The emergence of romanticism in music brought two opposing trends in symphonic composition: the incorporation into the symphony of elements of program music and the concentration on ideals of classical form, with melodies and harmonies typical of the 19th century. Exemplifying the first trend were French composer Hector Berlioz and Hungarian composer Franz Liszt. Their symphonies have specific literary (or nonmusical) ideas behind them and share elements of the symphonic poem. A recurring melodic element in Berlioz’s Symphonie Fantastique (1830), for example, represents the woman who haunts the composer’s dreams. The entire symphony describes his infatuation and obsession with her.

Austrian composer Franz Schubert, by contrast, was essentially classical in his approach to symphonic form; yet his melodies and harmonies are unmistakably romantic. His most famous symphonies are the Unfinished (1822) and the Great (1828). The symphonies of German composers Felix Mendelssohn and Robert Schumann display the rich harmony characteristic of romanticism. Mendelssohn’s most famous symphonies—the Scottish (1842), Italian (1833), and Reformation (1841)—contain elements of program music that are suggested by the titles. Schumann’s symphonies, including the Spring (1841) and the Rhenish (1850), are structurally loose and very melodious.

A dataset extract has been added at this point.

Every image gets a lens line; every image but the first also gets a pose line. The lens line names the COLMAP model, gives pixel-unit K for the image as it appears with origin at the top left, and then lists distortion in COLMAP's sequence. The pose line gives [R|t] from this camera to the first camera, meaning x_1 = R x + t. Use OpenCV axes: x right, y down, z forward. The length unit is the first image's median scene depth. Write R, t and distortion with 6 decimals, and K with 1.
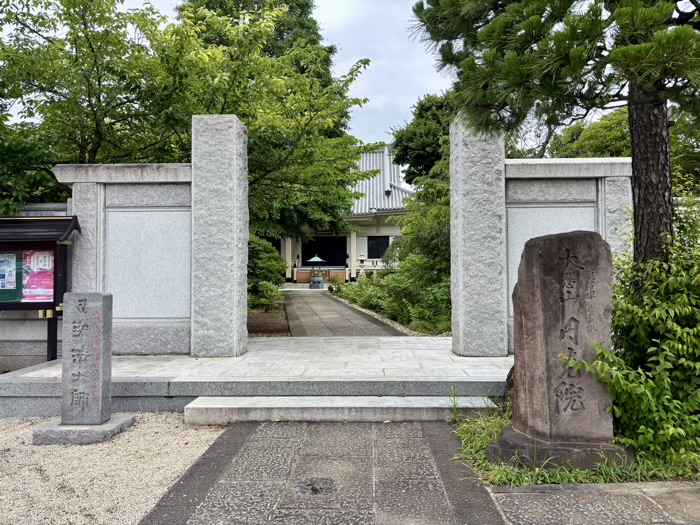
lens RADIAL K [[527.7, 0, 351.7], [0, 527.7, 262.5], [0, 0, 1]] dist [0.046834, -0.002609]
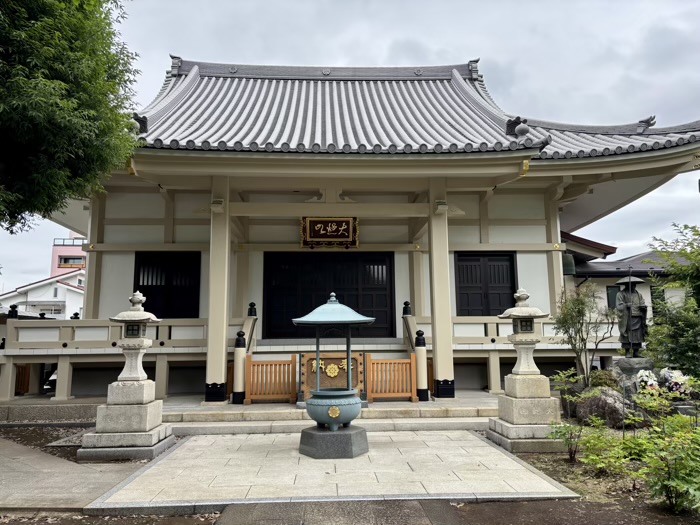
lens RADIAL K [[527.7, 0, 351.6], [0, 527.7, 261.8], [0, 0, 1]] dist [0.046834, -0.002609]
pose [[0.996246, 0.010235, 0.085961, -0.074415], [0.000542, 0.992229, -0.124427, 0.000207], [-0.086567, 0.124006, 0.988498, 0.725532]]
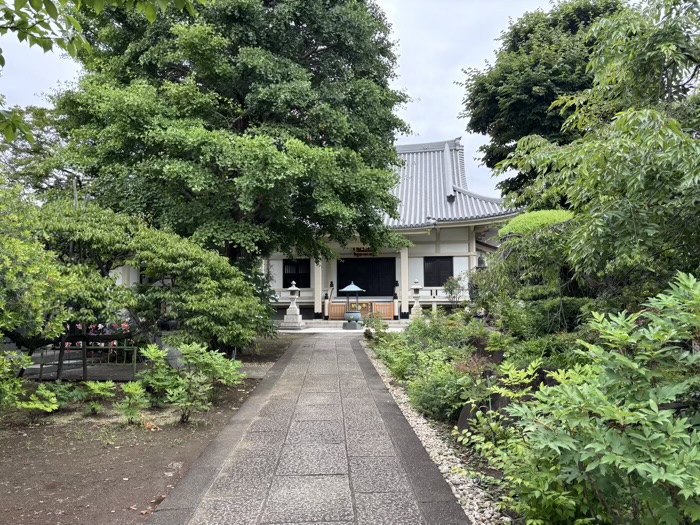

The most successful synthesis of the classical symphonic form with the romantic style is to be found in the four symphonies of Johannes Brahms. These symphonies remain classical in their tightly knit structure yet romantic in their emotional expressiveness, although Brahms spurned unusual effects for their own sake. Russian composer Peter Tchaikovsky wrote six symphonies, programmatic in spirit, that combine intense emotion with traces of Russian folk music and, especially in the last three, well-thought-out musical development.

Austrians Anton Bruckner and Gustav Mahler were influenced greatly by the music dramas of German composer Richard Wagner. Bruckner’s nine symphonies utilize massive orchestral sonorities and achieve unity through the repetition of melodic and rhythmic patterns. Mahler greatly expanded the length of the symphony and frequently altered its form with extensive passages of vocal music. Mahler emphasized the colors, or timbres, of individual instruments, and he introduced the practice of ending a symphony in a different key than it had begun. Previously, beginning and ending a symphony in the same key had been a means of achieving unity. Mahler wished his symphonies to “contain the world” and he incorporated religious and philosophical ideas about human aspirations and humankind’s struggle against fate. Czech composer Antonín Dvořák is noted for his skillful use of folk tunes, as in the symphony entitled From the New World (1893).

Well-known symphonies have also been written by French composers Vincent d’Indy and Camille Saint-Saëns and Russian composers Aleksandr Borodin and Nikolay Rimsky-Korsakov. The Symphony in D Minor of Belgian-French composer César Franck exemplifies a 19th-century trend toward cyclical structure: the binding together of different movements by means of recurrent themes or motifs.